Solyman’s pride was deeply wounded by the rebuff before Vienna, and even the conquest of a large part of Armenia, of Mesopotamia, and Bagdad failed to comfort him, so he readily took the excuse of interfering with the West again when Zapolya died, and the question of Hungarian succession rearose. Throughout the war the Turkish arms, though worsted now and then, prevailed over the Western armies, and Austria was forced to enter into a treaty with the Porte and to pay tribute, while nearly all Hungary and Transylvania came under Turkish domination. To all these successes came the victories won by Solyman’s admiral, Khairreddin-Barbarossa, in the Mediterranean Sea. He defeated the Spaniards and drove the Arab pirates (himself a former pirate) of the north of Africa back to their hiding-places, sought them out there and made them subjects of the Sultan. He pillaged the coast of the Adriatic and sacked Italian towns, and with inferior numbers defeated the naval forces of the Pope, Venice, and the Emperor off Prevesa in 1538.
Solyman went out to meet Khairreddin’s successor, Pialé, a Croat by birth, when the latter made his triumphal entry into the Golden Horn, but the Sultan’s brow was clouded, for trouble had sought him out.

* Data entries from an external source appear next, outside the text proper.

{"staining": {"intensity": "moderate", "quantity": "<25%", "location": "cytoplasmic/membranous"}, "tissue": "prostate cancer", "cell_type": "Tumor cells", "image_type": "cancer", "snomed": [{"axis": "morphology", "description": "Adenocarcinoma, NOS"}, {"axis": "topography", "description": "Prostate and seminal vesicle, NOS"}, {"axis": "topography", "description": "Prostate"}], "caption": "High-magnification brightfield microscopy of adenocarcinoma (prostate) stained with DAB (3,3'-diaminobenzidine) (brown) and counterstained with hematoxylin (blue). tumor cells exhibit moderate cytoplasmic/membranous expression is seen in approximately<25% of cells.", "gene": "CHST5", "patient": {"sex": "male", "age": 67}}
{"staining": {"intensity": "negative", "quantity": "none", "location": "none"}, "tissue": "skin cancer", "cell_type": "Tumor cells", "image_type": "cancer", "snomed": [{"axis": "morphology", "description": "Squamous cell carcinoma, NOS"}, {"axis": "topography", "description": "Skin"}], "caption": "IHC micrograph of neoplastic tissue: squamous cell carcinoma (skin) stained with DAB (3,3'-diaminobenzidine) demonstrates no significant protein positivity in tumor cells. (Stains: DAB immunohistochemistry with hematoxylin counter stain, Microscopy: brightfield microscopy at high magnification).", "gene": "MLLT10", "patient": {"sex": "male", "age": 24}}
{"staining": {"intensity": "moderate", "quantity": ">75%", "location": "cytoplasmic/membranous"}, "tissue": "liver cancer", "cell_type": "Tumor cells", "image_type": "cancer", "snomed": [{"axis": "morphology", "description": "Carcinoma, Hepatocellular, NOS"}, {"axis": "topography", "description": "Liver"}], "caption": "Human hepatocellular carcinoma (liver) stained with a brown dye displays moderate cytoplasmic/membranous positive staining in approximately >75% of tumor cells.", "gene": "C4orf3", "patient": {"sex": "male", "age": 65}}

Within the Seraglio walls, in the halls of Solyman the Magnificent, stalked Tragedy, called in by Jealousy. A fair Russian girl had captured the Sultan’s heart, Sultana Roxalana, or Khourrem (the Joyous One), as the Turks called her, and her ambitions for Selim, her son, led her to fill her husband’s mind with suspicion. Mustapha, his elder son by a Circassian, a handsome youth and highly gifted, Governor of Carmania, was accused of plotting against his father. Mustapha was ordered to enter the Sultan’s presence alone, and Solyman, looking on from an inner chamber, saw seven mute executioners carry out his command to strangle his son with the bowstring. Thus the sword of Othman, the mantle of the Prophet, came to the son of Roxalana, to Selim the Sot.
Solyman died while conducting the siege of Szigath, on the night before the gallant defender of that place, Zriny, fell in a desperate last sortie. The news of his death was kept from his army till it had returned to the neighbourhood of Belgrade. Here, on the outskirts of a dense forest, when the setting sun threw long shadows out towards the east, the imams announced the Sultan’s death, and great wailings of lamentation re-echoed among the giant trees and set the leaves trembling in sympathy with an Empire’s grief. Solyman was buried near the mosque he built, round which to-day refugees, sick and wounded soldiers from the battlefields, are gathered together, patient sons of Islam awaiting their fate.